Conda installer: using MPI

Thauwa · December 31, 2019, 10:57am

Firstly, many thanks to the developers for their hard work! I tried for several weeks to make NGSolve run on a cluster on which I had limited permissions, and the Conda installer finally solved the problem for me.

My current issue is that all my processes using mpirun have rank 0 when I try using NGSolve. Online, others say that this is due to clashing MPI libraries. However, I checked and this does not seem to be the case.

So, would someone mind clarifying:

Whether the Conda installer had MPI enabled?
How would I go about enabling MPI if it is not? Should I edit some CMake file in the installer manually and reinstall it in Conda?
What compiler/version should I use to make mpirun work best? I tried ICC 2017, 2019, GCC 2017 and OMPI.

The cluster uses CentOS7.

Thanks in advance for your time - and Happy 2020!

lkogler · January 2, 2020, 10:58am

As you have correctly recognized, when all processes have rank 0, you are usually dealing with a non-MPI version of NGSolve.

As far as I know, MPI is disabled for the anaconda installer.
I have no idea how the anaconda stuff works, sorry. Generally, for an MPI version, you have to compile NGSolve yourself.
I think there have been issues with the intel compiler in the past, so I would suggest sticking to gcc or clang. gcc versions 8.2 as well as 9.1/9.2 have bugs that break NGSolve. Use the same compilers for NGSolve and MPI. (Also, if you are using mpi4py, take care that it uses the same MPI installation as NGSolve).

Best,
Lukas

Thauwa · January 3, 2020, 1:10am

Thank you for clarifying! I, nor the supercomputer’s administrators, have been able to compile NGSolve for the system for several months due to very tough security restrictions. The Conda alternative helped alleviate this problem, but I guess I will wait for further developments. Happy 2020!

arashgmn · June 9, 2022, 9:18am

Just curious, does this bug exist in GCC>9.2? Is there a chance to get NGSolve run?

christopher · June 9, 2022, 1:15pm

The mentioned bug was fixed in 9.3 afaik
══════════
Exercises to complete:
1. In the forum thread about the Conda installer and MPI, which gcc versions are said to have bugs that break NGSolve?
2. From the forum thread about the Conda installer and MPI, copy word for word the part from "What compiler/version should" to "installation as NGSolve).".
══════════
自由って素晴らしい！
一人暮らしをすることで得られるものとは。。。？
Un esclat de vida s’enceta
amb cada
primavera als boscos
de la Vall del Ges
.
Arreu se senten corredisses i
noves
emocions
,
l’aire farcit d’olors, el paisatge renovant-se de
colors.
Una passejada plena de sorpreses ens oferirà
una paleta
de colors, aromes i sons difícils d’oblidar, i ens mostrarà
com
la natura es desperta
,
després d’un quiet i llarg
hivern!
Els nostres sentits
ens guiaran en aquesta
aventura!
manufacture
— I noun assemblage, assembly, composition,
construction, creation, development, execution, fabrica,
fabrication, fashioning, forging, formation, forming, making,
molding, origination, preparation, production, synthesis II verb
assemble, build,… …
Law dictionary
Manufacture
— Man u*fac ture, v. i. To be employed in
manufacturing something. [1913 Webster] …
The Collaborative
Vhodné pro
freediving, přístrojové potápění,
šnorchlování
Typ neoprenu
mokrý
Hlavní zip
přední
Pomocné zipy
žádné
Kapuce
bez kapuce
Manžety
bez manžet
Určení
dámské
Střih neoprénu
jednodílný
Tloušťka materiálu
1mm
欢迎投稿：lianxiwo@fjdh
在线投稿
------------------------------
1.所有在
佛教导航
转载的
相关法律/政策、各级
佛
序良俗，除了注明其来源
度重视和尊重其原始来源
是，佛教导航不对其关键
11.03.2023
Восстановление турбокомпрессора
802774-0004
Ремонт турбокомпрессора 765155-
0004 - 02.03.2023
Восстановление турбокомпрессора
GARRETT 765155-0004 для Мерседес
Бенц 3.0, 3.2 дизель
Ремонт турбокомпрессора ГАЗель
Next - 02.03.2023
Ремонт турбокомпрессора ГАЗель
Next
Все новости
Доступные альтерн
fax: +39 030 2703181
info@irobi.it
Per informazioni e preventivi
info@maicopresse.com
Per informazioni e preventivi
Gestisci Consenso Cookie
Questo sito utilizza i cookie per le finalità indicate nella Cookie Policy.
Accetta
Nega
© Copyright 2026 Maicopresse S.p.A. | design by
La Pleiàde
══════════
Outputs in order:
1. Versions 8.2, 9.1, and 9.2.

2.
What compiler/version should I use to make mpirun work best? I tried ICC 2017, 2019, GCC 2017 and OMPI.

The cluster uses CentOS7.

Thanks in advance for your time - and Happy 2020!

lkogler · January 2, 2020, 10:58am

As you have correctly recognized, when all processes have rank 0, you are usually dealing with a non-MPI version of NGSolve.

As far as I know, MPI is disabled for the anaconda installer.
I have no idea how the anaconda stuff works, sorry. Generally, for an MPI version, you have to compile NGSolve yourself.
I think there have been issues with the intel compiler in the past, so I would suggest sticking to gcc or clang. gcc versions 8.2 as well as 9.1/9.2 have bugs that break NGSolve. Use the same compilers for NGSolve and MPI. (Also, if you are using mpi4py, take care that it uses the same MPI installation as NGSolve).